- Exercise -
All the lines below need retyping exactly, apart from the images.
(Input)
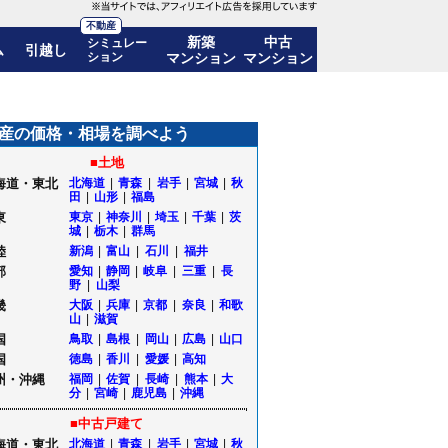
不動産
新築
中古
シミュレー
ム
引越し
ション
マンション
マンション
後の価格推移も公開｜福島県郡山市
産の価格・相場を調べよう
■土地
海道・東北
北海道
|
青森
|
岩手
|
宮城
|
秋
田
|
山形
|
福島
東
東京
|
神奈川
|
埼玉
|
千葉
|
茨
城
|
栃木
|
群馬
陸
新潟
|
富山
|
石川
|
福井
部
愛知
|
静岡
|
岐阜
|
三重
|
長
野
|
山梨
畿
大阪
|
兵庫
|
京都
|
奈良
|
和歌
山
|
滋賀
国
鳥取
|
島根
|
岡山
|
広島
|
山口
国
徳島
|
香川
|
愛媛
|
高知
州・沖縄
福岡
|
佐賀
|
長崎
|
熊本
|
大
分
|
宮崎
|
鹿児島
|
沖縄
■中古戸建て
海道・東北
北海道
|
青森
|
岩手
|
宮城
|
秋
(End Input)
- Response area -
不動産
新築
中古
シミュレー
ム
引越し
ション
マンション
マンション
後の価格推移も公開｜福島県郡山市
産の価格・相場を調べよう
■土地
海道・東北
北海道
|
青森
|
岩手
|
宮城
|
秋
田
|
山形
|
福島
東
東京
|
神奈川
|
埼玉
|
千葉
|
茨
城
|
栃木
|
群馬
陸
新潟
|
富山
|
石川
|
福井
部
愛知
|
静岡
|
岐阜
|
三重
|
長
野
|
山梨
畿
大阪
|
兵庫
|
京都
|
奈良
|
和歌
山
|
滋賀
国
鳥取
|
島根
|
岡山
|
広島
|
山口
国
徳島
|
香川
|
愛媛
|
高知
州・沖縄
福岡
|
佐賀
|
長崎
|
熊本
|
大
分
|
宮崎
|
鹿児島
|
沖縄
■中古戸建て
海道・東北
北海道
|
青森
|
岩手
|
宮城
|
秋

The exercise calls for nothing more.